Rosadi Jamani
- Ketua Satupena Kalbar
INGAT, itu musuh tanda kutip, bukan musuh benaran. Itulah yang dirasakan Menkeu Purbaya seperti musuh bagi kepala daerah. Untuk saat ini, hampir semua kepala daerah tak senang ceplas-ceplosnya akang asal Bogor itu. Simak narasinya sambil seruput kopi tanpa gula, wak!
Saat Purbaya buka mulut dan bilang ada uang daerah mengendap di bank, republik ini langsung gemetar. Seperti disiram kopi panas di pagi hari, para gubernur yang tenang mendadak panik. Purbaya menyebut angka fantastis, ratusan triliun rupiah uang rakyat tak dipakai, hanya nongkrong di rekening bank sambil menghasilkan bunga.
Seperti biasa, setelah ledakan data datanglah opera bantahan nasional. Satu per satu gubernur muncul di layar kaca, bukan membawa solusi, tapi dalih yang berlapis-lapis. Hanya satu yang mengaku jujur, DKI Jakarta. Selebihnya, semua tampil sebagai bintang tamu di sinetron bertajuk “Itu Tidak Benar, Pak Menteri!”
Dari timur Jawa, Khofifah Indar Parawansa (Gubernur Jatim) paling dulu buka suara. Katanya dana Rp 6,2 triliun itu bukan “mengendap,” tapi “SILPA”—Sisa Lebih Perhitungan Anggaran. Sebuah istilah ajaib yang membuat uang tidur terdengar seperti sedang bermeditasi fiskal.
Di utara sedikit, Gubernur Jabar Dedi Mulyadi menepis tudingan Rp 4,1 triliun dana nganggur. “Itu bukan deposito, tapi giro!” katanya mantap.
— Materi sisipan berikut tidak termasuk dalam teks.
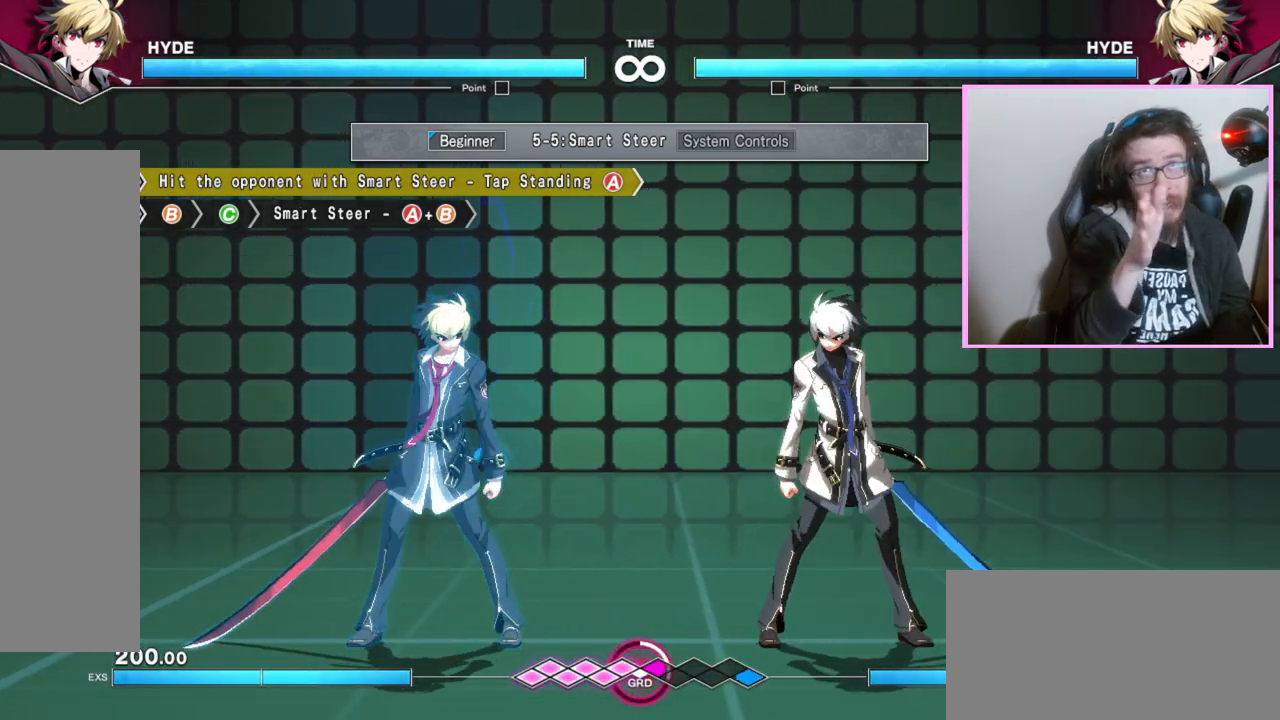
{"buttons": [], "events": []}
Seolah kalau uangnya bisa dicairkan sewaktu-waktu, maka ia tak malas, hanya rebahan produktif.
Gubernur Jateng Ahmad Luthfi ikut beraksi. Ia membantah keras tudingan Purbaya, dana Rp 1,9 triliun milik Jateng mengendap. “Itu dana operasional yang sedang berjalan,” ujarnya. Bahasa halus dari, uangnya belum digunakan, tapi jangan ditanya kenapa.
Sementara dari Kalsel, Gubernur Muhidin tak mau ketinggalan. Katanya dana Rp 5,1 triliun itu “tidak mengendap, tapi bergerak.” Bergerak ke mana, tidak dijelaskan. Mungkin berlari di jalur lintas bank sambil menikmati bunga deposito.
Dari Sumatera Utara, suara juga muncul. Pemprov Sumut membantah tudingan Rp 3,1 triliun dana tidur. Mereka menyebut itu hasil keterlambatan proyek dan proses administrasi.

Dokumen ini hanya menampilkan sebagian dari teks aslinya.